Microsoft’s vision is to empower every individual and organization in the world to achieve more. LinkedIn’s vision is to connect the world’s professionals to make them more productive and successful. As these two technology giants come together, there are many potential opportunities that will be created for brands and marketers.
- Big Data will enable Personalized Marketing:
What happens when Microsoft’s ecosystem of over one billion customers integrates with LinkedIn’s power of social and engagement? Marketers will have the opportunity to leverage big data to enable hyper-targeted marketing initiatives. There is a likely scenario in the near future, where marketers will have unprecedented access to decision makers. A decision maker’s data will be unified and the right data will surface at the right time on either LinkedIn, Outlook, Skype or Office giving sponsored content customers the ability to reach Microsoft users anywhere across the Microsoft ecosystem. Additionally, a brand’s sponsored content could be interwoven into the decision maker’s LinkedIn newsfeed beautifully with the happenings at her workplace, her projects and her professional initiatives. It will be interesting to see how Microsoft and LinkedIn navigate the complexities of privacy and data sharing with respect to this particular advertising offering.
- Opportunities for HR Marketing:
In today’s global economy, there is a growing concern among organizations about finding, motivating and retaining the best talent. In a 2015 PWC survey, a whopping 73% of CEOs reported being concerned about the availability of key skills in the workforce. The last decade has seen many companies invest efforts in the development of an Employee Value Proposition and the production of employer brand guidelines with the aim to the company’s recruitment advertising. However, all these efforts are in the nascent stage as many HR and Marketing leaders still struggle to understand how digital can be leveraged for employer branding.

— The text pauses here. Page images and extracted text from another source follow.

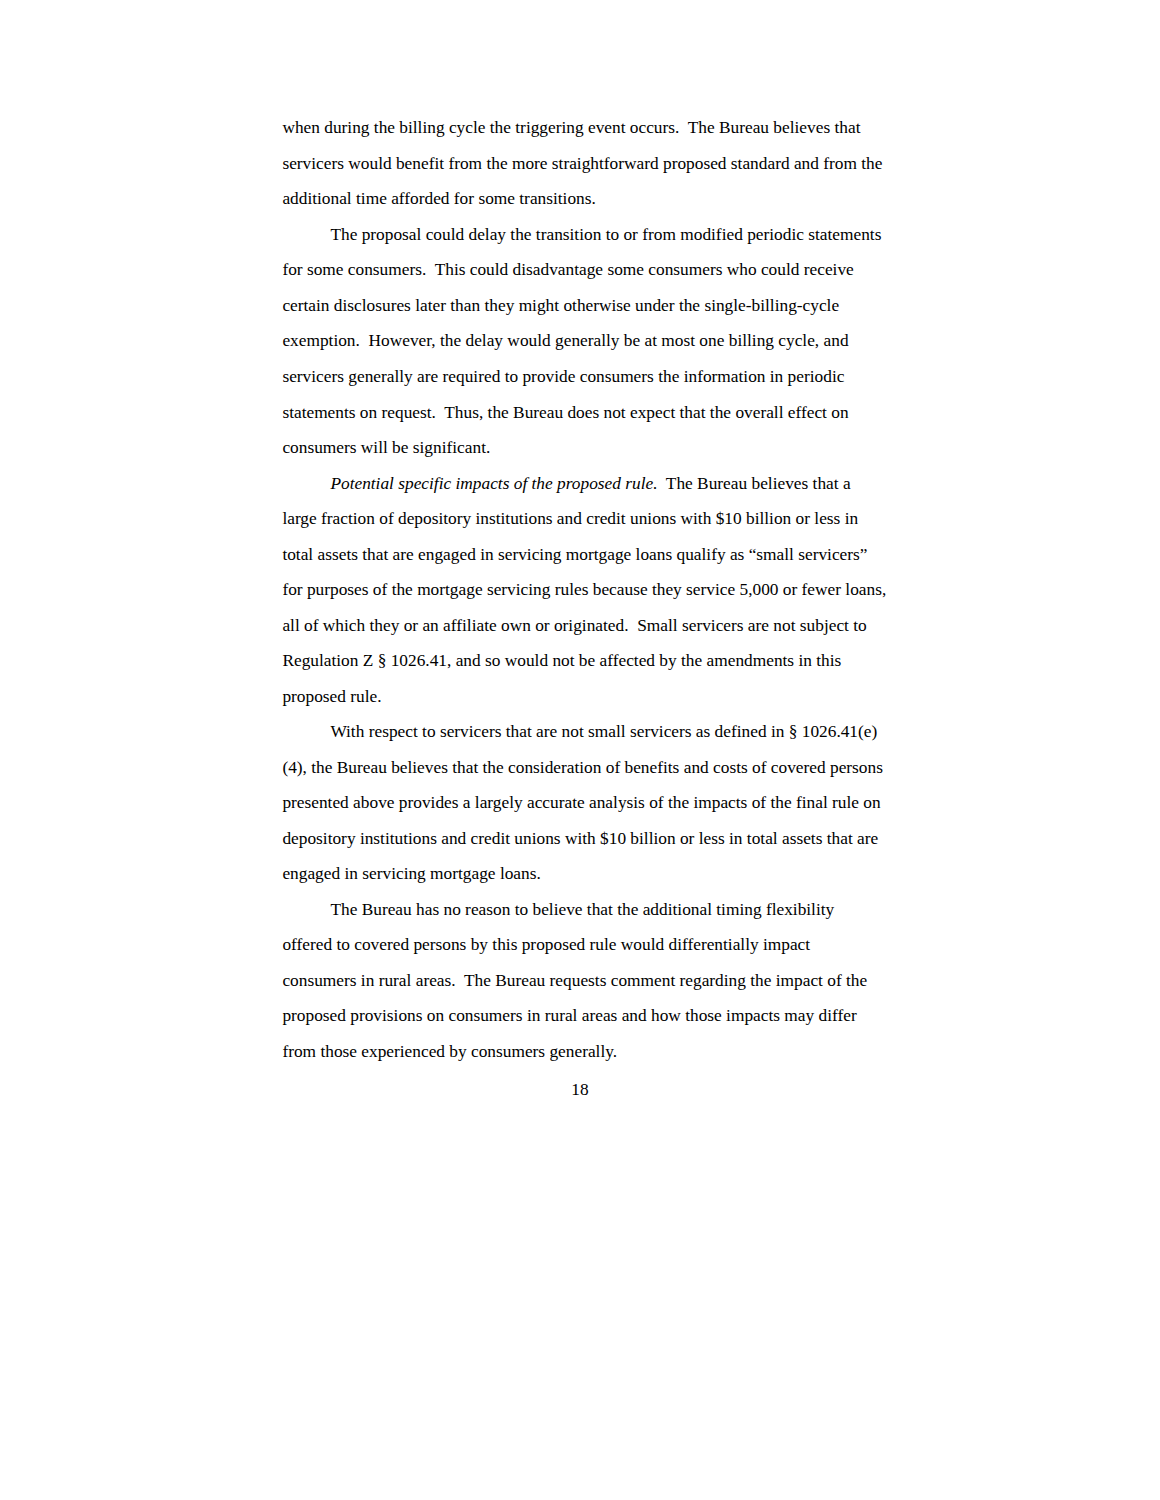when during the billing cycle the triggering event occurs. The Bureau believes that servicers would benefit from the more straightforward proposed standard and from the additional time afforded for some transitions.
The proposal could delay the transition to or from modified periodic statements for some consumers. This could disadvantage some consumers who could receive certain disclosures later than they might otherwise under the single-billing-cycle exemption. However, the delay would generally be at most one billing cycle, and servicers generally are required to provide consumers the information in periodic statements on request. Thus, the Bureau does not expect that the overall effect on consumers will be significant.
Potential specific impacts of the proposed rule. The Bureau believes that a large fraction of depository institutions and credit unions with $10 billion or less in total assets that are engaged in servicing mortgage loans qualify as “small servicers” for purposes of the mortgage servicing rules because they service 5,000 or fewer loans, all of which they or an affiliate own or originated. Small servicers are not subject to Regulation Z § 1026.41, and so would not be affected by the amendments in this proposed rule.
With respect to servicers that are not small servicers as defined in § 1026.41(e)(4), the Bureau believes that the consideration of benefits and costs of covered persons presented above provides a largely accurate analysis of the impacts of the final rule on depository institutions and credit unions with $10 billion or less in total assets that are engaged in servicing mortgage loans.
The Bureau has no reason to believe that the additional timing flexibility offered to covered persons by this proposed rule would differentially impact consumers in rural areas. The Bureau requests comment regarding the impact of the proposed provisions on consumers in rural areas and how those impacts may differ from those experienced by consumers generally.
18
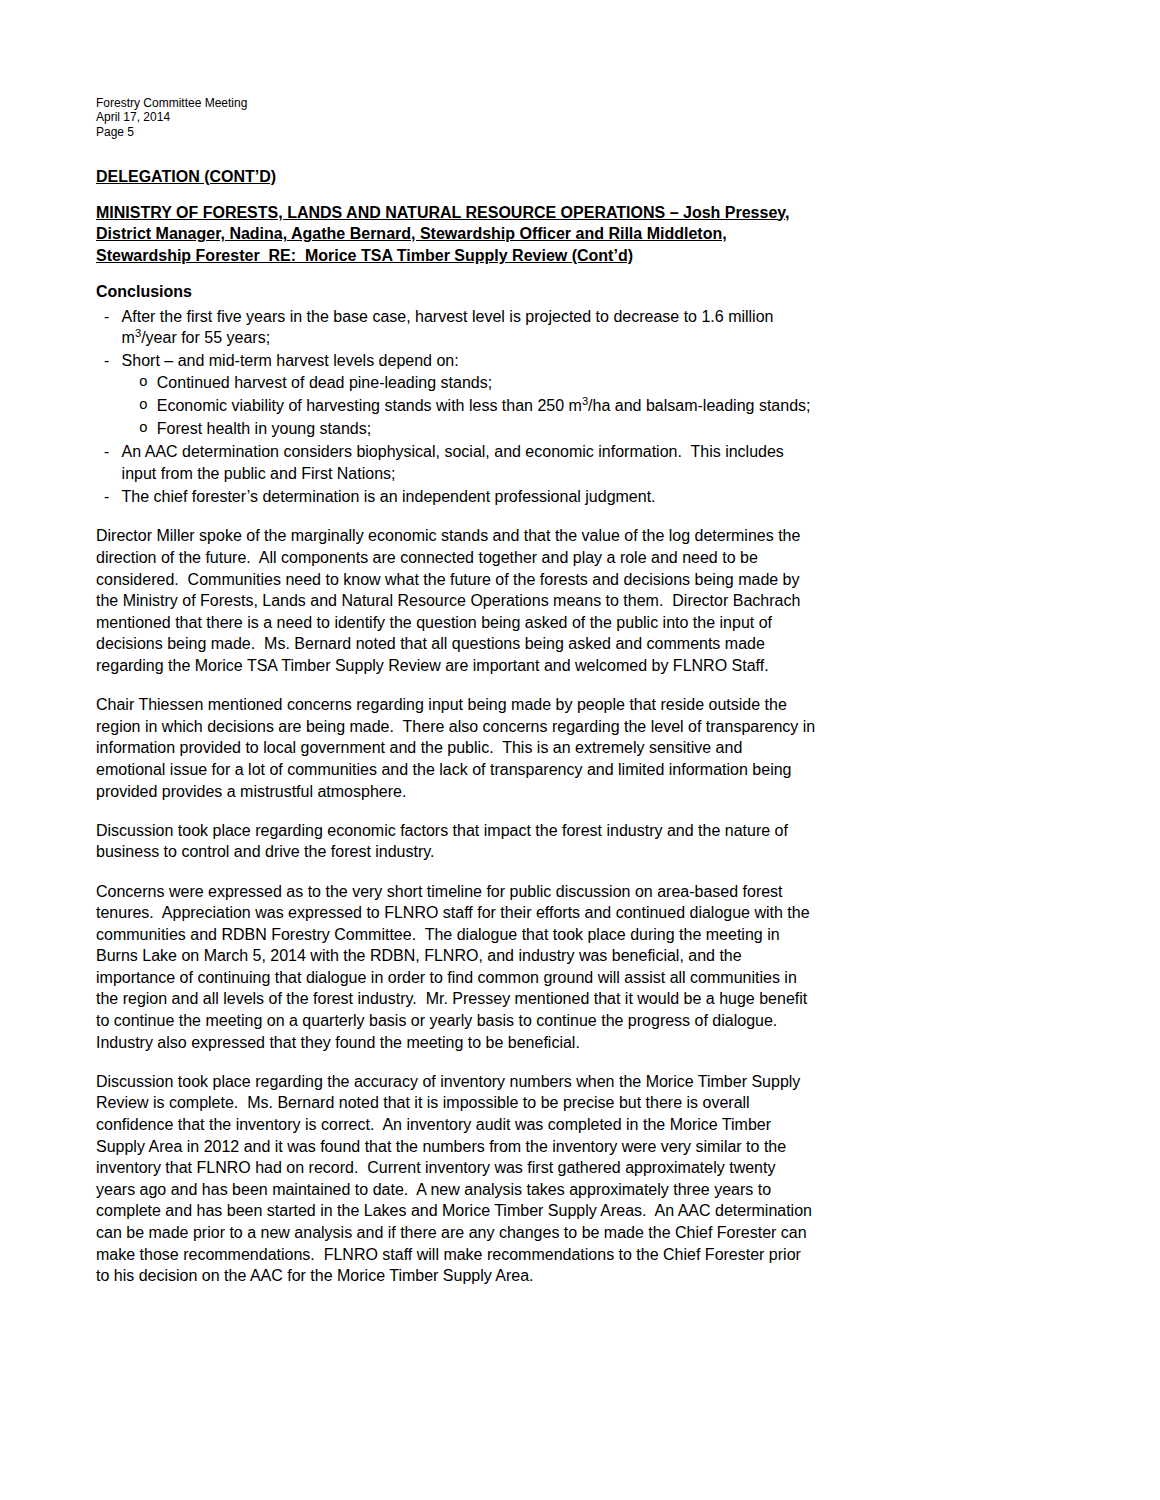Forestry Committee Meeting
April 17, 2014
Page 5
DELEGATION (CONT’D)
MINISTRY OF FORESTS, LANDS AND NATURAL RESOURCE OPERATIONS – Josh Pressey, District Manager, Nadina, Agathe Bernard, Stewardship Officer and Rilla Middleton, Stewardship Forester RE: Morice TSA Timber Supply Review (Cont’d)
Conclusions
After the first five years in the base case, harvest level is projected to decrease to 1.6 million m3/year for 55 years;
Short – and mid-term harvest levels depend on:
Continued harvest of dead pine-leading stands;
Economic viability of harvesting stands with less than 250 m3/ha and balsam-leading stands;
Forest health in young stands;
An AAC determination considers biophysical, social, and economic information. This includes input from the public and First Nations;
The chief forester’s determination is an independent professional judgment.
Director Miller spoke of the marginally economic stands and that the value of the log determines the direction of the future. All components are connected together and play a role and need to be considered. Communities need to know what the future of the forests and decisions being made by the Ministry of Forests, Lands and Natural Resource Operations means to them. Director Bachrach mentioned that there is a need to identify the question being asked of the public into the input of decisions being made. Ms. Bernard noted that all questions being asked and comments made regarding the Morice TSA Timber Supply Review are important and welcomed by FLNRO Staff.
Chair Thiessen mentioned concerns regarding input being made by people that reside outside the region in which decisions are being made. There also concerns regarding the level of transparency in information provided to local government and the public. This is an extremely sensitive and emotional issue for a lot of communities and the lack of transparency and limited information being provided provides a mistrustful atmosphere.
Discussion took place regarding economic factors that impact the forest industry and the nature of business to control and drive the forest industry.
Concerns were expressed as to the very short timeline for public discussion on area-based forest tenures. Appreciation was expressed to FLNRO staff for their efforts and continued dialogue with the communities and RDBN Forestry Committee. The dialogue that took place during the meeting in Burns Lake on March 5, 2014 with the RDBN, FLNRO, and industry was beneficial, and the importance of continuing that dialogue in order to find common ground will assist all communities in the region and all levels of the forest industry. Mr. Pressey mentioned that it would be a huge benefit to continue the meeting on a quarterly basis or yearly basis to continue the progress of dialogue. Industry also expressed that they found the meeting to be beneficial.
Discussion took place regarding the accuracy of inventory numbers when the Morice Timber Supply Review is complete. Ms. Bernard noted that it is impossible to be precise but there is overall confidence that the inventory is correct. An inventory audit was completed in the Morice Timber Supply Area in 2012 and it was found that the numbers from the inventory were very similar to the inventory that FLNRO had on record. Current inventory was first gathered approximately twenty years ago and has been maintained to date. A new analysis takes approximately three years to complete and has been started in the Lakes and Morice Timber Supply Areas. An AAC determination can be made prior to a new analysis and if there are any changes to be made the Chief Forester can make those recommendations. FLNRO staff will make recommendations to the Chief Forester prior to his decision on the AAC for the Morice Timber Supply Area.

This merger has the potential to change this scenario. Now, Microsoft has the opportunity to educate and enable its 70 million+ Office 365 clients by offering them an integrated digital HR Marketing solution. In turn, LinkedIn will be able to maximize on Microsoft’s reach with small, medium and large organizations to market its social networking platform for employer branding and its learning and development solution, Lynda.com/LinkedIn. Organizations, irrespective of their size, will have the opportunity to establish themselves as attractive and relevant employer brands.
Social CRM for B2B Marketing:
Social Selling has redefined the B2B marketing journey. Social selling is about leveraging your social network to find the right prospects, build trusted relationships, and ultimately, achieve your sales goals. 62% of B2B buyers respond to salespersons that connect with relevant insights and opportunities.
LinkedIn’s Sales Navigator and Microsoft’s CRM software, Dynamics, have the potential to create a powerful social CRM that will allow businesses to interact and engage with investors, clients and customers through meaningful insights and content marketing.
To conclude, the Microsoft and LinkedIn deal has the potential to unleash a whole new, personalized, communication channel for companies and brands to reach out to clients and potential employees to market their brand offerings, employer value proposition and promos. I encourage marketers to immediately start having discussions with their internal stakeholders and external agencies to start preparing for the exciting days to come.